いつものように小説を読みながら、ふと顔をあげたとき目に付いた。

快斗のシャツの袖口のボタンがとれかけていることに。

 

【ソーイング】

 

「快斗。」

「ん?どうしたの新一。」

 

夕食に使うのだろうもやしの芽をとりながら快斗が顔を上げる。

新一は返事を返さず小説をテーブルにおくと、う〜んと考え込み始めた。

 

「新一?」

「・・・ああ、あそこにあったかな?」

 

ポンッと手をたたいてテレビのそばにある小さな棚の引き出しをあける。

そしてその手に取り出されたのはソーイングセット。

 

「縫い物?」

「そう。おまえの袖口をな。」

 

新一はそう言ってトントンっと自分の手首を細い指で示した。

それにようやく快斗も気がついたのかとりあえずボタンをとる。

 

「何、縫ってくれるの?」

「おまえが嫌じゃなきゃな。」

「嫌な分けないじゃん。

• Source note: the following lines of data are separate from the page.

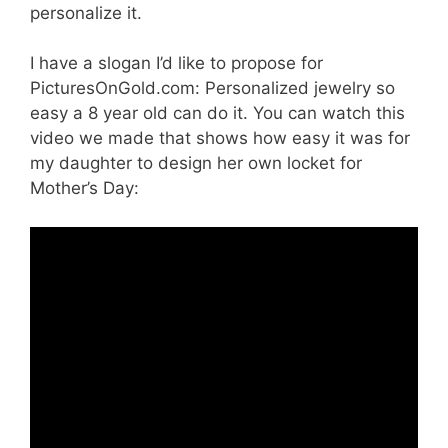
personalize it.
I have a slogan I’d like to propose for
PicturesOnGold.com: Personalized jewelry so
easy a 8 year old can do it. You can watch this
video we made that shows how easy it was for
my daughter to design her own locket for
Mother’s Day:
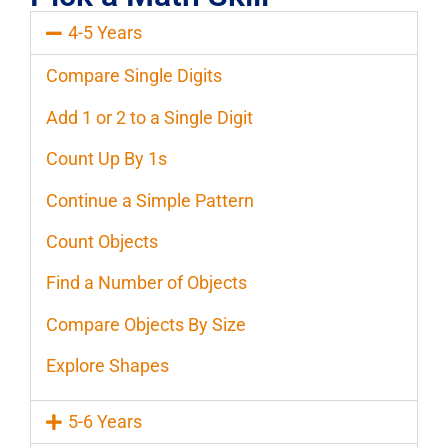
4-5 Years
Compare Single Digits
Add 1 or 2 to a Single Digit
Count Up By 1s
Continue a Simple Pattern
Count Objects
Find a Number of Objects
Compare Objects By Size
Explore Shapes
5-6 Years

」

 

クスクスと笑う新一に快斗も満面の笑みを浮かべて袖を差し出す。

新一はその手を取ると、針に糸を通しプチッと歯を使って切り取った。

 

視線を袖元に向ける新一を快斗は見つめる。

すぐ側にある新一の髪の毛を、窓から吹き込む風が揺らしシャンプーの香りが漂う。

 

「なんか、こんなのいいよね。」

「ん〜?」

 

集中しているのか新一の返事は生半可なもの。

もともと手先はあまり器用な方ではない彼にとっては

裁縫も少しは真剣にしないとできないらしい。

まぁ、それでも決して下手なわけではないのだが。時間がかかるのだ。

 

「俺だけのためにいま、新一の時間は動いてる感じじゃん。」

「ばっ・・・つっ。」

 

突然の快斗の発言に新一は思わず自分の指を指してしまう。

ツッと赤い血が指から流れた。

 

「新一!!大丈夫!?」

「でかい声を出すなよ。ちょっと指しただけだろ。」

「でも、ごめんね。新一。」

「あっ、動くな。もう終わるんだから。」

 

ペロッと指をなめて縫い終わると、玉止めをして針を針山にさす。

 

「ほら、できた。」

「じゃあ、今度は俺の番。指の治療しなきゃ。」

 

快斗はそう言うと手をとって消毒を始めた。

そして、新一の裁縫とは対照的にあっという間に終わる。

 

やはり手際がいい。どうしてこんなに器用なんだろうか。

 

新一はジッと快斗の袖もとを見る。

きちんとつけられてはいるが、どうにも不格好のような気もするし・・・。

 

「新一?まだ痛む?」

 

難しい顔をしていたのだろう。

快斗が勘違いをしたのか心配そうに顔をのぞき込んできた。

 

「いや、自分でつけた方がよかったんじゃないかって。」

「え、袖のボタンのこと?」

 

黙ってうつむく新一に、快斗はかわいいな〜と口元をゆるめる。

 

「俺は嬉しいんだけど。」

「そんな不格好で?」

「どこが不格好なんだよ。すっげー上手じゃん。」

 

そう、快斗の言うとおり、ボタンはきちんとしっかり止められていた。

それでもやはり新一には納得がいっていないらしい。

う〜んと様々な角度から袖を眺める新一を見ていて、

快斗は新一のどことなく頑固な部分に苦笑を漏らした。

 

だけどいつまでもそんなことをしていれば、やはり暇になってくる。

 

「新一。そんなに見たって変わらないって。」

「だけどなぁ〜。」

 

どこの縫い方でここにふくらみができたんだ?

 

なぜか糸の絡まりで推理モードに入ってしまったご様子。

 

「新一。そんなことより、つけてくれた御礼をしたいんだけど。」

「は、御礼?」

「そっ。」

 

快斗は顔を上げた新一に、タイミング良く唇を重ねる。

先ほどから至近距離で見え隠れしていた首もとにうなじ。

加えて縫い物をするときに、糸をきる口元や、血をなめる舌。

そんなものを立て続けに見せられて、快斗の良心はもはや機能を完全に失っていた。

いわゆるオーバーヒートというやつだ。

 

「んっ。」

「ソファーとベットどっちがいい?」

「そりゃ、ベットって。こんな昼間からか!!」

「さそった新ちゃんが悪いんです。」

 

ヒョイッとお姫様だっこして、キスをこめかみやおでこに降らせると

最後にもう一度唇をふさぐ。

 

「今日はいい日になりそうだ。」

睨み付けて最後の抵抗を見せる新一を見ながら、快斗はクスッと笑った。